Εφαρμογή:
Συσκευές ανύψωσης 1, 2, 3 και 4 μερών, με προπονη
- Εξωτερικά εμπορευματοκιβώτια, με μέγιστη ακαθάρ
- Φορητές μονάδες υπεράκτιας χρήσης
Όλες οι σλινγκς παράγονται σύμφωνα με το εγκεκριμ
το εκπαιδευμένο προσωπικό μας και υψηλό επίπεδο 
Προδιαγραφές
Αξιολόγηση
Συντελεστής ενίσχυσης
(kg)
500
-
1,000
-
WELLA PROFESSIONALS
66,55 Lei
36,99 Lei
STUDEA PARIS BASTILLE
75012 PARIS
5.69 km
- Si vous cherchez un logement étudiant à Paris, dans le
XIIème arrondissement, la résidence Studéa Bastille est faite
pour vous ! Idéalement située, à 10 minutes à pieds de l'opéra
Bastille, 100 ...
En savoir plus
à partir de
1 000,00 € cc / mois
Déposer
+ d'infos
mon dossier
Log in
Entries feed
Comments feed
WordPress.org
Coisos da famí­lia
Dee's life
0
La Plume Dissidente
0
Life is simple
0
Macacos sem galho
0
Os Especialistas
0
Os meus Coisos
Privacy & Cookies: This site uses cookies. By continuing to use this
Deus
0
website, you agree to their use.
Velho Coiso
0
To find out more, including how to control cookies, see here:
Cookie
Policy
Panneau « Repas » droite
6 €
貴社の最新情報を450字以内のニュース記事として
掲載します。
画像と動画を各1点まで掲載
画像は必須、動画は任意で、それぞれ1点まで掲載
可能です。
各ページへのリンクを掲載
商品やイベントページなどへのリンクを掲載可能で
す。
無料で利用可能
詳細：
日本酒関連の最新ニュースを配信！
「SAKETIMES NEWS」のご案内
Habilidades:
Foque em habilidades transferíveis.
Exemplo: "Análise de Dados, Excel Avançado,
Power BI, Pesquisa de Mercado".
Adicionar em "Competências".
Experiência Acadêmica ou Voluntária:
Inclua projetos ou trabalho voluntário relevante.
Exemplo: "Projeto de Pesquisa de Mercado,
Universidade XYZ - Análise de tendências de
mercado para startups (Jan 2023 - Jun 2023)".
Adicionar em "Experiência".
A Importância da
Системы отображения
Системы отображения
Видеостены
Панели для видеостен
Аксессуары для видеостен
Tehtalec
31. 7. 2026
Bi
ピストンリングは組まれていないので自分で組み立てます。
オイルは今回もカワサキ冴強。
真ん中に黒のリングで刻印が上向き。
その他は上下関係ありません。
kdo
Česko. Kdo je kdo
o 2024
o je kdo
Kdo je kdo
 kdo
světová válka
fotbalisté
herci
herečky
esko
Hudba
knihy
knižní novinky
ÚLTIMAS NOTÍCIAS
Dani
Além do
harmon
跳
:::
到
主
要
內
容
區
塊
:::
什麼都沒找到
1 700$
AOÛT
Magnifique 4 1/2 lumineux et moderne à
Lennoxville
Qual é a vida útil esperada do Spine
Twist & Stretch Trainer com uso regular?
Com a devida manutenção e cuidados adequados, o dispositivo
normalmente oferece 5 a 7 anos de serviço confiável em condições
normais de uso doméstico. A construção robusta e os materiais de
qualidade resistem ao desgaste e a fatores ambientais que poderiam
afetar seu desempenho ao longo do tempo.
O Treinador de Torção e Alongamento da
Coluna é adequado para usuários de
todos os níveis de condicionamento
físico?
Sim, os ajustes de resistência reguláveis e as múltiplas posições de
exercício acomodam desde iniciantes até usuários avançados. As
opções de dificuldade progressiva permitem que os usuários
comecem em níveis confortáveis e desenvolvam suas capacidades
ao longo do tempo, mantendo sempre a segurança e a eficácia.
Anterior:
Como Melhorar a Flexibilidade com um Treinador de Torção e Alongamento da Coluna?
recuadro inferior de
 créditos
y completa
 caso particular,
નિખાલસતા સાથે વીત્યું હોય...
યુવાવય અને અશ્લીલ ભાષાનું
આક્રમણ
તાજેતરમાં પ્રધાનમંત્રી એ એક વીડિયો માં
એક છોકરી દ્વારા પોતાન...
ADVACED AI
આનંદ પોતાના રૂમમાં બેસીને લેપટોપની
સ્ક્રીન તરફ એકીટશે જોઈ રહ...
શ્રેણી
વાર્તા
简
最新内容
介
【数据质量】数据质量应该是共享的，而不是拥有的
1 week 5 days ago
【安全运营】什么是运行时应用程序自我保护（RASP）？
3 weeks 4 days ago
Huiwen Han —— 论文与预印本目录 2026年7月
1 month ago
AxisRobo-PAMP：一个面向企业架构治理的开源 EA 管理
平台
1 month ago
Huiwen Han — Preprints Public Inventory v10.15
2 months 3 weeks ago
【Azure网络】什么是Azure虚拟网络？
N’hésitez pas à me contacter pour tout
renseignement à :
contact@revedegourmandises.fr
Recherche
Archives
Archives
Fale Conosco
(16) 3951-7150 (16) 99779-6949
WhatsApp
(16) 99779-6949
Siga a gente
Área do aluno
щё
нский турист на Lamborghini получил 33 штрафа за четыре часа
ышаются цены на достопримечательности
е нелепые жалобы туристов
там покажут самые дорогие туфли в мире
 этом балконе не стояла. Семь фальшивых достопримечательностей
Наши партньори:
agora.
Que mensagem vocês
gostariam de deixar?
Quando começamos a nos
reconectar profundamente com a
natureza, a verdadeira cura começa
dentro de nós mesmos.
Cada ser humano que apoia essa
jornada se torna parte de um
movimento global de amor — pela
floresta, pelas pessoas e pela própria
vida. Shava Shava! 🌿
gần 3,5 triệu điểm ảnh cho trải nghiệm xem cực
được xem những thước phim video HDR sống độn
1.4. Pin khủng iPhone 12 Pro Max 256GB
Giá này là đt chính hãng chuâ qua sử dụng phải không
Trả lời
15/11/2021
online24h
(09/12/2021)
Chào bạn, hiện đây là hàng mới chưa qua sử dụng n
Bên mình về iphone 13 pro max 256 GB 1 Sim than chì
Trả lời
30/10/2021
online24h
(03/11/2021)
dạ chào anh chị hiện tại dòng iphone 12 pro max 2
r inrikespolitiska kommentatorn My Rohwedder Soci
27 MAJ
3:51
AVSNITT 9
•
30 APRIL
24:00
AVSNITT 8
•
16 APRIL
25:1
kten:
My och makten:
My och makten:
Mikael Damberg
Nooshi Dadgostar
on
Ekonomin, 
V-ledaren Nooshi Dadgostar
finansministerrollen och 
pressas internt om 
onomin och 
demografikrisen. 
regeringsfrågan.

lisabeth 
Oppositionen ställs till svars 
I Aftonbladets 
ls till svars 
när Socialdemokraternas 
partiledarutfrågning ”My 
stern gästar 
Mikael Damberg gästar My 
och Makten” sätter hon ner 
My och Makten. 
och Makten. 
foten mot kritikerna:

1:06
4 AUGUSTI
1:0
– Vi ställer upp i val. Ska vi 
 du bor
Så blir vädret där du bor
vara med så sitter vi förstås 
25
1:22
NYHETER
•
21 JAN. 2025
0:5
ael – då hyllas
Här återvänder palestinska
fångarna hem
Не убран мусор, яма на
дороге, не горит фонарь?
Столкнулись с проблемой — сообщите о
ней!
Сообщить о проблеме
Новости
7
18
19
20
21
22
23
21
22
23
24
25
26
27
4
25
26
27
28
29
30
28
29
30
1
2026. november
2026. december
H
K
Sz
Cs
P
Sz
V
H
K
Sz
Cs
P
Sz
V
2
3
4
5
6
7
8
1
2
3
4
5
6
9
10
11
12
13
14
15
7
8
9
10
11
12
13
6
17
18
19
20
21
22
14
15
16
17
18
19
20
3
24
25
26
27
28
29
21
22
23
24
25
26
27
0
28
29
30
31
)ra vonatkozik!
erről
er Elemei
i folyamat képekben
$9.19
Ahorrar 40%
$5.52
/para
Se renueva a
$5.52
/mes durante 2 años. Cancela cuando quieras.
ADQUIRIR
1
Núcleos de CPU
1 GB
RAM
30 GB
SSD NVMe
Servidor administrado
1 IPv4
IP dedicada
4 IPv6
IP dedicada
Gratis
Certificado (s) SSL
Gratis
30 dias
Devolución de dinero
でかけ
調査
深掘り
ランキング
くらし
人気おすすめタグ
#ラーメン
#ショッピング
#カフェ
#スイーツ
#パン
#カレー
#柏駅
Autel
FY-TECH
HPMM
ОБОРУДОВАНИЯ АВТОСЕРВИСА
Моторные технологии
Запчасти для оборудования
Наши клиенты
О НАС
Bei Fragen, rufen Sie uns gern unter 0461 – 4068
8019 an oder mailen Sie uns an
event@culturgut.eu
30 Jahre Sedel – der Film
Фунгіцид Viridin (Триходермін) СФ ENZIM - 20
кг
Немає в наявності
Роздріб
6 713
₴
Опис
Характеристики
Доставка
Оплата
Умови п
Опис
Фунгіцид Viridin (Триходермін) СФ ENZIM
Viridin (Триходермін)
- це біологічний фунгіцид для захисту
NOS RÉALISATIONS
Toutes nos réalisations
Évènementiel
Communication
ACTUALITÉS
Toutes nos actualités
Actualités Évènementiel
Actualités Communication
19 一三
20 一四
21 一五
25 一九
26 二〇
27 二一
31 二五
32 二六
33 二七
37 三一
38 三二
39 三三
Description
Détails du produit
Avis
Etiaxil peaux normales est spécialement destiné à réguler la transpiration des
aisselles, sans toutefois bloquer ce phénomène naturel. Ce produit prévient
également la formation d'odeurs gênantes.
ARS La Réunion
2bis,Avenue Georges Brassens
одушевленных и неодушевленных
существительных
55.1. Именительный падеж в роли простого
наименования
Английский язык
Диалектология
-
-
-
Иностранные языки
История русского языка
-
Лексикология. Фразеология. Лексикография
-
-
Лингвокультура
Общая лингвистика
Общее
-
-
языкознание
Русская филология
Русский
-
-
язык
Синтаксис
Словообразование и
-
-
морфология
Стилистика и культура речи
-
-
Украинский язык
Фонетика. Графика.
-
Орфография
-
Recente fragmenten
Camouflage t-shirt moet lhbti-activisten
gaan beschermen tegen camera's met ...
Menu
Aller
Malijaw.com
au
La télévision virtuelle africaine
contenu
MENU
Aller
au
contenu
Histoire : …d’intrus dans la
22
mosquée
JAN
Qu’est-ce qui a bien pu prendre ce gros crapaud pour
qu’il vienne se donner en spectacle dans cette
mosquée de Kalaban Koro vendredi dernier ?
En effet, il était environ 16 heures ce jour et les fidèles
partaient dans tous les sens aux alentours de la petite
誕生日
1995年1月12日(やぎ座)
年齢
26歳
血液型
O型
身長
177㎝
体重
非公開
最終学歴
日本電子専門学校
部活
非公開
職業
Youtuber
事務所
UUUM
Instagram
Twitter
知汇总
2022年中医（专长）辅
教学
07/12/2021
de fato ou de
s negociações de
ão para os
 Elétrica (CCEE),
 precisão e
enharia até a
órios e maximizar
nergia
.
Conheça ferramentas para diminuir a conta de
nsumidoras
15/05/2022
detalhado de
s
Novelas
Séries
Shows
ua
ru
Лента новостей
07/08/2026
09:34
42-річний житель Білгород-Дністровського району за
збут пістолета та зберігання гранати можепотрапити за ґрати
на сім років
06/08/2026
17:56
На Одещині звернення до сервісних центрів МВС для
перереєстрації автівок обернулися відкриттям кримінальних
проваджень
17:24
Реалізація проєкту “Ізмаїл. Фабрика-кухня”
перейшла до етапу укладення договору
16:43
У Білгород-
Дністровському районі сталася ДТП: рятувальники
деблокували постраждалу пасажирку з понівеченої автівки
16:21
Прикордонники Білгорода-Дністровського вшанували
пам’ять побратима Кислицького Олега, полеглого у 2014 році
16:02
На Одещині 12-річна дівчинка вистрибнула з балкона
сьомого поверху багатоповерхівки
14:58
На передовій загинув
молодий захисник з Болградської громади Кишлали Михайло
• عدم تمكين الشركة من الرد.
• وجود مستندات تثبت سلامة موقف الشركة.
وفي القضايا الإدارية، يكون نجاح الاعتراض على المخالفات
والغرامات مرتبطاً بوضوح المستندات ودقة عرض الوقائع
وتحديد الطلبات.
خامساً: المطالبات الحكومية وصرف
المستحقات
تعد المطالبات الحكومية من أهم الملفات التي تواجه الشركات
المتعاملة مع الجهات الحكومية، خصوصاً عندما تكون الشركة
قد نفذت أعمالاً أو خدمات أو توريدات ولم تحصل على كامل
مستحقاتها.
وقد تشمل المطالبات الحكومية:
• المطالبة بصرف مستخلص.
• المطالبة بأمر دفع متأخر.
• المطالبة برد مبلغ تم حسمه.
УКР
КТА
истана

═══

PROBLEM DETAILS: Only lines that hold the string "pela" belong in the answer, so copy every one of them from the records.

TASK ANSWER:
movimento global de amor — pela
floresta, pelas pessoas e pela própria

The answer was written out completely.